**Task directions:** If a line of the records holds the word "место", copy it out.

Saved entries:
****************
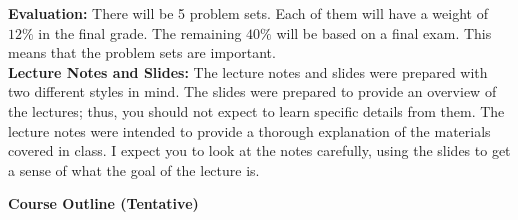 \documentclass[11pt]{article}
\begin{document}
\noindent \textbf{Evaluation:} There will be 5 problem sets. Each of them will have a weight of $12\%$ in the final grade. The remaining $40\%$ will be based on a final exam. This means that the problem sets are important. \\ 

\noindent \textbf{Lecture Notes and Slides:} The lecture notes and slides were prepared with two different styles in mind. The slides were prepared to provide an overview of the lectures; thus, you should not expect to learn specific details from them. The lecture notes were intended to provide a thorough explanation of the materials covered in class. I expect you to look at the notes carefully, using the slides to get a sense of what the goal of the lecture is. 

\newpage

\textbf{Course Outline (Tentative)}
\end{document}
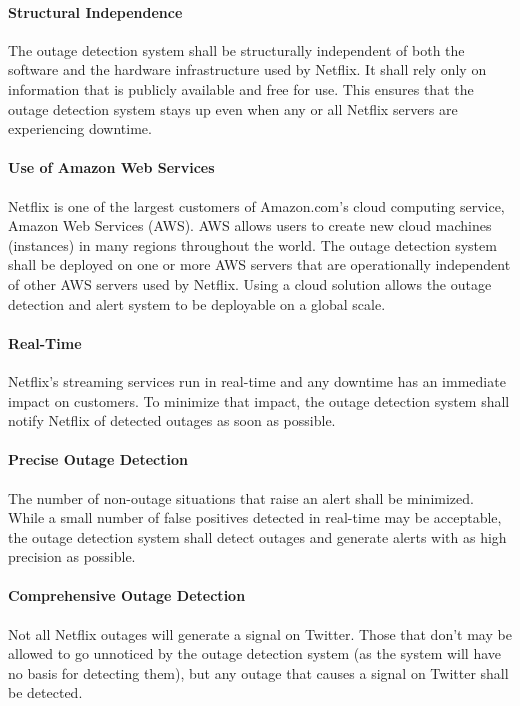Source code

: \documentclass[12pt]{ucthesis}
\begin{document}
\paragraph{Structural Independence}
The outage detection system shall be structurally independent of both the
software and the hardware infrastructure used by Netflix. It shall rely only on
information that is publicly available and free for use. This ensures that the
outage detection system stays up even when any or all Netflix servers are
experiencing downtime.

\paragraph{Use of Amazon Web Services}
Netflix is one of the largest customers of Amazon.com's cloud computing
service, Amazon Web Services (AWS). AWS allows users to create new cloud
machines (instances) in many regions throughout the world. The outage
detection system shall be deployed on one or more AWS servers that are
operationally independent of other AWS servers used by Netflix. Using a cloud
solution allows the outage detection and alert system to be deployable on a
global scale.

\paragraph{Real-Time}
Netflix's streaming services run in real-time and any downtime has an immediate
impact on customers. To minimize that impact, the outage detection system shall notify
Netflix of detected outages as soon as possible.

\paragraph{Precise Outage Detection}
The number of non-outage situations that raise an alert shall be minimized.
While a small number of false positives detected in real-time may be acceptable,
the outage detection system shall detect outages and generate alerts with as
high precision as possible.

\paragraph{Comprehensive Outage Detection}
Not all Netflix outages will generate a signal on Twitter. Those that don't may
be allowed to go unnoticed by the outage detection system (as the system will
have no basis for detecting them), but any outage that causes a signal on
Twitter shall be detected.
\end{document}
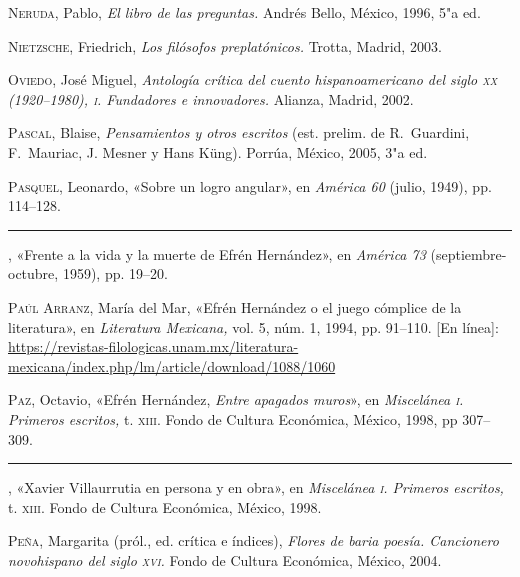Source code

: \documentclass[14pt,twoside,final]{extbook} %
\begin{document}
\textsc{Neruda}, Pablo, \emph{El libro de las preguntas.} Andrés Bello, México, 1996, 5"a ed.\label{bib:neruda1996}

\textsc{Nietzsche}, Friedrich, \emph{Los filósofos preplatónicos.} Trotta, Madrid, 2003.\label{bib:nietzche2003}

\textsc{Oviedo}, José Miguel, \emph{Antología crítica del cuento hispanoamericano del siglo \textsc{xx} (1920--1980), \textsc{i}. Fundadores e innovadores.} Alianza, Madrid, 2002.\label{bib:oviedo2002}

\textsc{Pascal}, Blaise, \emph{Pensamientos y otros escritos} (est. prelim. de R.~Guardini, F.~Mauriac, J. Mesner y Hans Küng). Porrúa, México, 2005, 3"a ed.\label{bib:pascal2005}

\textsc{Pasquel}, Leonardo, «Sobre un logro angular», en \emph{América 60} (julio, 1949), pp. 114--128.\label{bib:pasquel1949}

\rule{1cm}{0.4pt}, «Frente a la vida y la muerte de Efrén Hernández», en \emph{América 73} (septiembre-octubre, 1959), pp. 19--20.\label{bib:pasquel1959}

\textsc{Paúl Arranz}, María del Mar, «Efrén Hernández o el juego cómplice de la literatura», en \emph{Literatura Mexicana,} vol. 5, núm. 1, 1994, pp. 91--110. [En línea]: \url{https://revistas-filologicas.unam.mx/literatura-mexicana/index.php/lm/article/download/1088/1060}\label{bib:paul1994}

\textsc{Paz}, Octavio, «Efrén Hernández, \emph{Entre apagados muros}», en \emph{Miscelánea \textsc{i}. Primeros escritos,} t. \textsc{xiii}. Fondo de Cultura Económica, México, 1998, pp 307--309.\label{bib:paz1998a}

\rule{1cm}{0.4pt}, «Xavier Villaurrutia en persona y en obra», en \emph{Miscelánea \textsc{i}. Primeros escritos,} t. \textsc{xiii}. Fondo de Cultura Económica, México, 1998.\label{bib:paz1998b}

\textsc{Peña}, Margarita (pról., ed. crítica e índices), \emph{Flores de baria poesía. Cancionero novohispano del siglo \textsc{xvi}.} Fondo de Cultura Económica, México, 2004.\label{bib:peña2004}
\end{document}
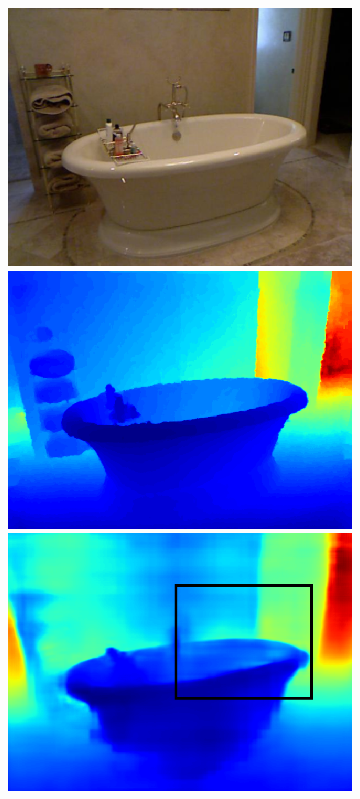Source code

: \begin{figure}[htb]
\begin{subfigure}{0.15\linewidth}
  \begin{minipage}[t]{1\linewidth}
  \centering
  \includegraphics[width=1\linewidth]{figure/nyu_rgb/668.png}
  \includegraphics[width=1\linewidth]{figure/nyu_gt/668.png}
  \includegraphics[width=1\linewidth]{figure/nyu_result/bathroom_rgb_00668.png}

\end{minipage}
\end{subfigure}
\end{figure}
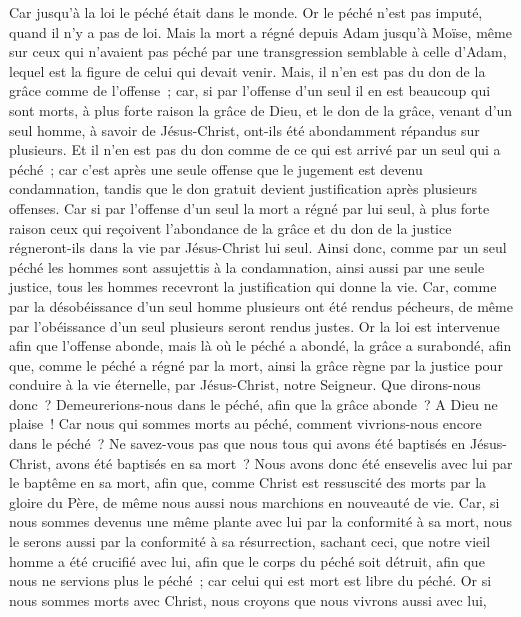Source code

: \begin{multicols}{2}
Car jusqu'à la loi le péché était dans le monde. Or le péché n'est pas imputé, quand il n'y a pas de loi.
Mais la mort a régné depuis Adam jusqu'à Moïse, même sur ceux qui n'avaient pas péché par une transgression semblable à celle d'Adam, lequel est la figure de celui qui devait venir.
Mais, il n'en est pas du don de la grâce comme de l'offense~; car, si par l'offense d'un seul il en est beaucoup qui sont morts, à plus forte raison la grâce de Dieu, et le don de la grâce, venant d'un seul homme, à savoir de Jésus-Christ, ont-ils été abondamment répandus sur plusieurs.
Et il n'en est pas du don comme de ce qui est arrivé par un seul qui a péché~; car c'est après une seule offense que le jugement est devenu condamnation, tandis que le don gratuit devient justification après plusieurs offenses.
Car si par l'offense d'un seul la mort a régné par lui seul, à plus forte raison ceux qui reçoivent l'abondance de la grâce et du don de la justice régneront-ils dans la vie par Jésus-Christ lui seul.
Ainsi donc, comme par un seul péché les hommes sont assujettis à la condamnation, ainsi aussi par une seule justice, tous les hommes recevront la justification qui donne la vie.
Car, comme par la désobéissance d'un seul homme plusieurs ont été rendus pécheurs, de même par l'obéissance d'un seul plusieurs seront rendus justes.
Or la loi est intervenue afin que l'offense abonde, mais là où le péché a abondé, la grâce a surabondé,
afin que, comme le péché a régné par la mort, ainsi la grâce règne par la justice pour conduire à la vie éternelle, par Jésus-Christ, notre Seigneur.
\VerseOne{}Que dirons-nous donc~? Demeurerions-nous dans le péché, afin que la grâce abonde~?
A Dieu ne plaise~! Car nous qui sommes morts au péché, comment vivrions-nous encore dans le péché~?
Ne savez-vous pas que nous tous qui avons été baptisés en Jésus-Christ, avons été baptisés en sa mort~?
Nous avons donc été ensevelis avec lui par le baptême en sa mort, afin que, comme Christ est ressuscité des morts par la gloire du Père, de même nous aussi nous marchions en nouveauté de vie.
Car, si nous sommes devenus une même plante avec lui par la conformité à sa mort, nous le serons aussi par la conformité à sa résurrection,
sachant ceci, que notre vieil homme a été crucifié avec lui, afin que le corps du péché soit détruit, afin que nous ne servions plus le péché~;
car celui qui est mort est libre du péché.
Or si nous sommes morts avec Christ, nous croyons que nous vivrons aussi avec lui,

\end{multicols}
****************
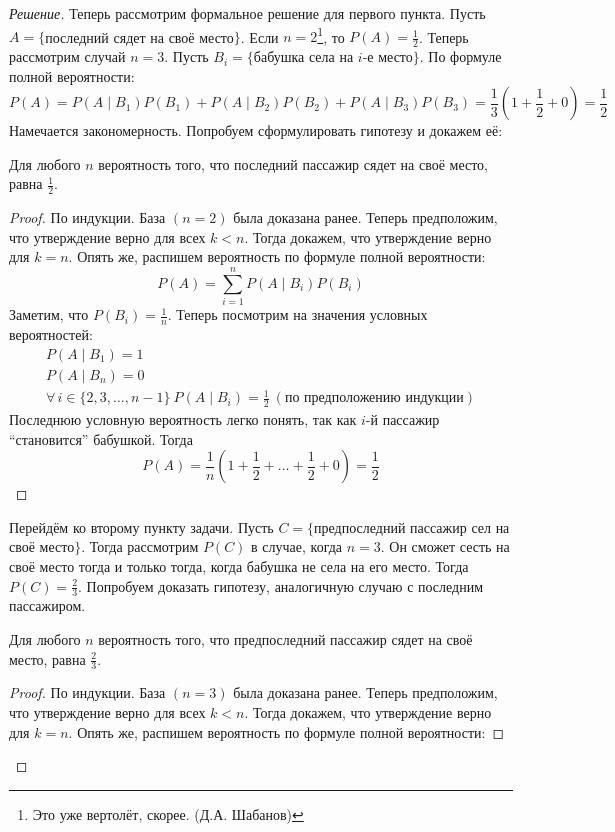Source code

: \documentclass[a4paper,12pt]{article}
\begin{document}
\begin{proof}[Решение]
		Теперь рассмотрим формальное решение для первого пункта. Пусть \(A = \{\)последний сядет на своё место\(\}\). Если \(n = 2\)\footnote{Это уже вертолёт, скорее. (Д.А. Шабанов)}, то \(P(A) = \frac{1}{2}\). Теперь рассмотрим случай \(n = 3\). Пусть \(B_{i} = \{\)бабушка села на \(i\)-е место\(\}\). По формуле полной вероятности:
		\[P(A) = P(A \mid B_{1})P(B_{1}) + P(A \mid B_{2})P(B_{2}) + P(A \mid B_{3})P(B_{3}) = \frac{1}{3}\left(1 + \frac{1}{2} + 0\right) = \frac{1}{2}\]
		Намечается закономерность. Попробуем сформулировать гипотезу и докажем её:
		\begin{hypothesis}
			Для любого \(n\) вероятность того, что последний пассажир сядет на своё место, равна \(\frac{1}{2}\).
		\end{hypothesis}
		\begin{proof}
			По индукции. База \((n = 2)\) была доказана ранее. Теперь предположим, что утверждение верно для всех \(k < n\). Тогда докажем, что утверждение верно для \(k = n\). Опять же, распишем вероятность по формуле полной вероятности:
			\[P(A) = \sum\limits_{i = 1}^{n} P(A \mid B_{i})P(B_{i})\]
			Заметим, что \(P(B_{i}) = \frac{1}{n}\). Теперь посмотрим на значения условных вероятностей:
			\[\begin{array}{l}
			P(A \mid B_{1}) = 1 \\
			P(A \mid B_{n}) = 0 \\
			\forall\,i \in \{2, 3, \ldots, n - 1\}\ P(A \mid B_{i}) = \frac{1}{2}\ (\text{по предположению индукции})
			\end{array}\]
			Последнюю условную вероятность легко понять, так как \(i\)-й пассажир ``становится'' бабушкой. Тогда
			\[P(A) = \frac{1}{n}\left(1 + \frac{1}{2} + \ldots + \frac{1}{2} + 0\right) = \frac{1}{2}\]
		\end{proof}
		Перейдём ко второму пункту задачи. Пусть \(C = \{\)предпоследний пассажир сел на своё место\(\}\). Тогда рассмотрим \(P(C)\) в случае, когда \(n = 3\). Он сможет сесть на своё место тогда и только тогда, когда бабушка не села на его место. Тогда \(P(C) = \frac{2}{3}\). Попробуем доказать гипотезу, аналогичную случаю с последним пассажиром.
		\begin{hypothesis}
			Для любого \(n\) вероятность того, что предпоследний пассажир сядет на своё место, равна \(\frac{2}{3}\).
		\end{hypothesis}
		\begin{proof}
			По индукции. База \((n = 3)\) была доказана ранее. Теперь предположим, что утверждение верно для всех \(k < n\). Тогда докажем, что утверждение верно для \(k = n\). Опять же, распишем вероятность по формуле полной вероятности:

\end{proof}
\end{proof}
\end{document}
****************
**Worked solution:**
		Теперь рассмотрим формальное решение для первого пункта. Пусть \(A = \{\)последний сядет на своё место\(\}\). Если \(n = 2\)\footnote{Это уже вертолёт, скорее. (Д.А. Шабанов)}, то \(P(A) = \frac{1}{2}\). Теперь рассмотрим случай \(n = 3\). Пусть \(B_{i} = \{\)бабушка села на \(i\)-е место\(\}\). По формуле полной вероятности:
			Для любого \(n\) вероятность того, что последний пассажир сядет на своё место, равна \(\frac{1}{2}\).
		Перейдём ко второму пункту задачи. Пусть \(C = \{\)предпоследний пассажир сел на своё место\(\}\). Тогда рассмотрим \(P(C)\) в случае, когда \(n = 3\). Он сможет сесть на своё место тогда и только тогда, когда бабушка не села на его место. Тогда \(P(C) = \frac{2}{3}\). Попробуем доказать гипотезу, аналогичную случаю с последним пассажиром.
			Для любого \(n\) вероятность того, что предпоследний пассажир сядет на своё место, равна \(\frac{2}{3}\).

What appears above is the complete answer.